Reading passage ::
If Evolution Made Sense, Then...


As I was driving to church this morning, I had a brief pain in the right side of my chest and started thinking about how, in my day job as an outsourced network administrator, we rarely install a server without redundant dual power supplies. They do in fact fail occasionally, but our clients always appreciate that when one does fail, we get an e-mail notification from the server, we simply obtain a replacement, and install it during the day as a fairly routine matter without any downtime.

I then imagined saying to my sister or a co-worker or my employer or someone else who by now has a sense of my offbeat sense of humor, "Oh, that's just my right heart, no cause for concern, the left one is fine." This, of course, would lead to a heated discussion about how no one has two hearts, how I should go see a doctor, and how crazy I am, and so on.

So, the question I put to evolutionists is simple: Why does a man not have two hearts by now? One certainly cannot argue the usefulness of two hearts. Over 600,000 people die in the United States every year on account of heart disease, according to the Center for Disease Control. Certainly if people had redundant hearts, at least a good chunk of those deaths could be deferred or prevented. Heart surgery would probably be lots easier if one heart kept pumping normally while the other was undergoing surgery or perhaps even replacement. Besides that, don't we all already have two eyes, two legs, two arms, two ears, two kidneys, multiple teeth, fingers and toes, and innumerable strands of hair?

How to complete this task :: Resume the essay about why people don't have two hearts, picking up right after its final sentence.

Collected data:
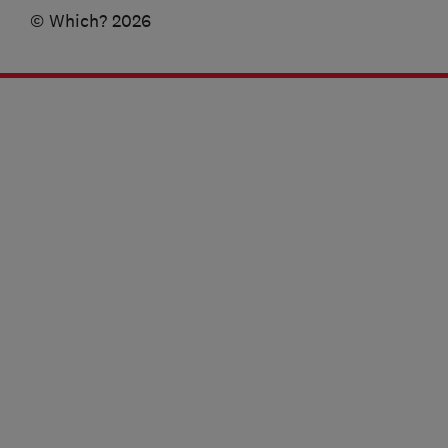
© Which? 2026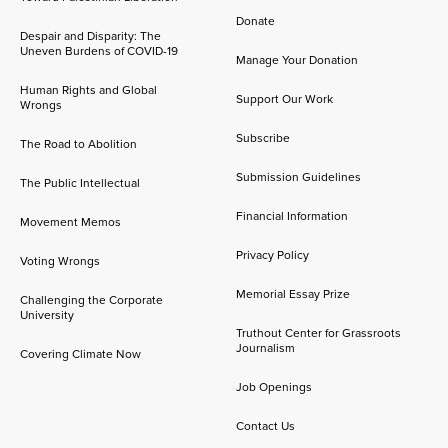
Donate
Despair and Disparity: The
Uneven Burdens of COVID-19
Manage Your Donation
Human Rights and Global
Support Our Work
Wrongs
Subscribe
The Road to Abolition
Submission Guidelines
The Public Intellectual
Financial Information
Movement Memos
Privacy Policy
Voting Wrongs
Memorial Essay Prize
Challenging the Corporate
University
Truthout Center for Grassroots
Journalism
Covering Climate Now
Job Openings
Contact Us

Response to this exercise ::
Logically, then, one would think that at some point in the last several thousand years, somehow, through the same processes that evolutionists claim that other useful traits in various species developed, perhaps through an accidental mutation, or through some gradual process of development, some pioneering man would have developed a second heart, and naturally the overwhelming force of natural selection would have taken charge and such men, with their indisputable advantage over others with only one heart, would have soon outnumbered their inferiors and men today would all have two hearts. Right?

Okay, evolutionists: How long do we have to wait for a redundant heart? When will I be able to brush off a pain on the left side of my chest? When will heart surgeons get lower malpractice insurance because their specialty is less risky on account of the redundancy of a second heart? Finally, what about all the love that the world would experience if all men and women had two hearts?